— Goal of the exercise —
Rewrite every item below, changing each "background" to "shading" and keeping everything else the same.

Data excerpts:
## start
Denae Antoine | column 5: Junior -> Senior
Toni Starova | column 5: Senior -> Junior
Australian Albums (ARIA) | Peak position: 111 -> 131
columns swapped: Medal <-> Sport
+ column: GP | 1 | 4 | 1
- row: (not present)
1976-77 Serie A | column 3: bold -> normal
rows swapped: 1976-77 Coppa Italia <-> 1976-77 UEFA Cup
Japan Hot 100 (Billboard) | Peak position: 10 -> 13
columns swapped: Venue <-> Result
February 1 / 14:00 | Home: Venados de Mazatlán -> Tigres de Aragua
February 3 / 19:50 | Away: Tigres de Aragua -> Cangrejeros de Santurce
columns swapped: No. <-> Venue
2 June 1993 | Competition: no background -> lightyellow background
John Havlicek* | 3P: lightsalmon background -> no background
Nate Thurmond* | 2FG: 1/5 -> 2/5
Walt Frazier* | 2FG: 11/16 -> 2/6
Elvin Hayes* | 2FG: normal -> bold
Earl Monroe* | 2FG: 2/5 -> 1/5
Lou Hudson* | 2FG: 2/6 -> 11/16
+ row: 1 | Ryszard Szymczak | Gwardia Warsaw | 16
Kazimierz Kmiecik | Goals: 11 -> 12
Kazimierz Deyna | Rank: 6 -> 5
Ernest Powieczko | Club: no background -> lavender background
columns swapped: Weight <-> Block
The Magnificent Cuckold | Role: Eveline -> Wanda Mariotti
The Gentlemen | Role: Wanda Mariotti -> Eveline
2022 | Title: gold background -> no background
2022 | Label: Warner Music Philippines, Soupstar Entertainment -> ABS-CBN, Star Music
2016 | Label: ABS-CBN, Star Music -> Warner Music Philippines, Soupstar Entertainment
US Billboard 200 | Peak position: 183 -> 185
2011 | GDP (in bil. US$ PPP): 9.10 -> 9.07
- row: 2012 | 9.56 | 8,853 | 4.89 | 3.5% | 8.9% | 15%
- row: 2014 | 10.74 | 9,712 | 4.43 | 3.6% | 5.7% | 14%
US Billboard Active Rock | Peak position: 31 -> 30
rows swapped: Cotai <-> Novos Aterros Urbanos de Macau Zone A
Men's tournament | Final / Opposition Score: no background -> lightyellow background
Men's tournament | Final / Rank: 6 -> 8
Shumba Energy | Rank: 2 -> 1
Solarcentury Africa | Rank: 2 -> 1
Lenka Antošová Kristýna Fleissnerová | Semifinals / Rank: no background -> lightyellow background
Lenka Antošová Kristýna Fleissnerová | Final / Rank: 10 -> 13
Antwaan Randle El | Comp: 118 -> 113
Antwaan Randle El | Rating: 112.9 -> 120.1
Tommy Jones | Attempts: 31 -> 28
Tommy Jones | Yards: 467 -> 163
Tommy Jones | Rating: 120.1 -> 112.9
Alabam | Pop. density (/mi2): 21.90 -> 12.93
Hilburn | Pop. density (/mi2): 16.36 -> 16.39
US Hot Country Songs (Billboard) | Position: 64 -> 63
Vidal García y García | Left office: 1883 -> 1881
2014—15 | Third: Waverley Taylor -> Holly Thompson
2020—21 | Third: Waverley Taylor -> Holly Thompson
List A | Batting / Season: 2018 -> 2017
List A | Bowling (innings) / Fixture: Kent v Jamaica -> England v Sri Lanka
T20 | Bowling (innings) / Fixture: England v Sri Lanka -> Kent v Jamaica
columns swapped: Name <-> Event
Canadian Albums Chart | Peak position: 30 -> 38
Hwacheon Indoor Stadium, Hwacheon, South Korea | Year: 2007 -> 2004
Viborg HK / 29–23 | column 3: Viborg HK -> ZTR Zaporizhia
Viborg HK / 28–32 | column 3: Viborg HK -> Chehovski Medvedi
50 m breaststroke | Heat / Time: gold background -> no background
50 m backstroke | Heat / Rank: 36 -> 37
## end
— Result of the task —
Denae Antoine | column 5: Junior -> Senior
Toni Starova | column 5: Senior -> Junior
Australian Albums (ARIA) | Peak position: 111 -> 131
columns swapped: Medal <-> Sport
+ column: GP | 1 | 4 | 1
- row: (not present)
1976-77 Serie A | column 3: bold -> normal
rows swapped: 1976-77 Coppa Italia <-> 1976-77 UEFA Cup
Japan Hot 100 (Billboard) | Peak position: 10 -> 13
columns swapped: Venue <-> Result
February 1 / 14:00 | Home: Venados de Mazatlán -> Tigres de Aragua
February 3 / 19:50 | Away: Tigres de Aragua -> Cangrejeros de Santurce
columns swapped: No. <-> Venue
2 June 1993 | Competition: no shading -> lightyellow shading
John Havlicek* | 3P: lightsalmon shading -> no shading
Nate Thurmond* | 2FG: 1/5 -> 2/5
Walt Frazier* | 2FG: 11/16 -> 2/6
Elvin Hayes* | 2FG: normal -> bold
Earl Monroe* | 2FG: 2/5 -> 1/5
Lou Hudson* | 2FG: 2/6 -> 11/16
+ row: 1 | Ryszard Szymczak | Gwardia Warsaw | 16
Kazimierz Kmiecik | Goals: 11 -> 12
Kazimierz Deyna | Rank: 6 -> 5
Ernest Powieczko | Club: no shading -> lavender shading
columns swapped: Weight <-> Block
The Magnificent Cuckold | Role: Eveline -> Wanda Mariotti
The Gentlemen | Role: Wanda Mariotti -> Eveline
2022 | Title: gold shading -> no shading
2022 | Label: Warner Music Philippines, Soupstar Entertainment -> ABS-CBN, Star Music
2016 | Label: ABS-CBN, Star Music -> Warner Music Philippines, Soupstar Entertainment
US Billboard 200 | Peak position: 183 -> 185
2011 | GDP (in bil. US$ PPP): 9.10 -> 9.07
- row: 2012 | 9.56 | 8,853 | 4.89 | 3.5% | 8.9% | 15%
- row: 2014 | 10.74 | 9,712 | 4.43 | 3.6% | 5.7% | 14%
US Billboard Active Rock | Peak position: 31 -> 30
rows swapped: Cotai <-> Novos Aterros Urbanos de Macau Zone A
Men's tournament | Final / Opposition Score: no shading -> lightyellow shading
Men's tournament | Final / Rank: 6 -> 8
Shumba Energy | Rank: 2 -> 1
Solarcentury Africa | Rank: 2 -> 1
Lenka Antošová Kristýna Fleissnerová | Semifinals / Rank: no shading -> lightyellow shading
Lenka Antošová Kristýna Fleissnerová | Final / Rank: 10 -> 13
Antwaan Randle El | Comp: 118 -> 113
Antwaan Randle El | Rating: 112.9 -> 120.1
Tommy Jones | Attempts: 31 -> 28
Tommy Jones | Yards: 467 -> 163
Tommy Jones | Rating: 120.1 -> 112.9
Alabam | Pop. density (/mi2): 21.90 -> 12.93
Hilburn | Pop. density (/mi2): 16.36 -> 16.39
US Hot Country Songs (Billboard) | Position: 64 -> 63
Vidal García y García | Left office: 1883 -> 1881
2014—15 | Third: Waverley Taylor -> Holly Thompson
2020—21 | Third: Waverley Taylor -> Holly Thompson
List A | Batting / Season: 2018 -> 2017
List A | Bowling (innings) / Fixture: Kent v Jamaica -> England v Sri Lanka
T20 | Bowling (innings) / Fixture: England v Sri Lanka -> Kent v Jamaica
columns swapped: Name <-> Event
Canadian Albums Chart | Peak position: 30 -> 38
Hwacheon Indoor Stadium, Hwacheon, South Korea | Year: 2007 -> 2004
Viborg HK / 29–23 | column 3: Viborg HK -> ZTR Zaporizhia
Viborg HK / 28–32 | column 3: Viborg HK -> Chehovski Medvedi
50 m breaststroke | Heat / Time: gold shading -> no shading
50 m backstroke | Heat / Rank: 36 -> 37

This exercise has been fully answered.